There were thirty-five people on board our expedition vessel, the MV Northern Horizon, when it left Cork, but I was the one who carried the full weight of people’s expectations and hopes. Everyone from Ted Briggs to Tim Gardam to all the people and organizations who had lent their support to my a
mbitious vision for the project were counting on me to deliver. My natural inclination was to turn that pressure into excitement, and what could be more exciting than going out to uncover history hidden away in the deepest depths of the ocean?
An essential part of our plan was to involve Ted Briggs in the expedition as much as possible. Ted had recently turned seventy-eight, and although his health was generally good, he did suffer from high blood pressure and could become anxious when recalling his experience of Hood blowing up, leaving him clinging for his life to a float. Although he had continued serving on ships during his thirty-five-year career in the navy, including a stint on HMS Ceylon during the Korean War, I personally suspected that he was still suffering from a form of posttraumatic stress disorder. He would sometimes talk about nightmares and flashbacks, especially of Hood’s upended bow sliding beneath the fiery sea, just one of several horrific images seared into his mind. While it was painful for him to relive these memories, I think he did it out of a sense of duty to his shipmates and the friends he had lost. More than anyone, Ted wanted to make sure their sacrifice was not forgotten, and for that reason he agreed to visit us in Cork to see the search equipment we’d be using and to wish us luck.
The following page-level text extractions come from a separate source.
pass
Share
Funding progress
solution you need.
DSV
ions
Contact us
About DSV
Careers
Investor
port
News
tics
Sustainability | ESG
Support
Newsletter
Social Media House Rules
Having moved from America to England at the end of 1995 to permanently join Blue Water Recoveries as their director of research and survey, I had grown closer to Ted and was able to see him much more often. By now he trusted me to handle Hood’s legacy with care, but it was my wife Sarah who really gave him confidence that the wreck could be found. At a pub lunch months before the mobilization in Cork, perhaps sensing Ted’s uncertainty about the search plans, she spoke directly to him in a way that reassured him far better than I ever could: ‘David will find your ship, Ted; if anyone can find the Hood, it is David.’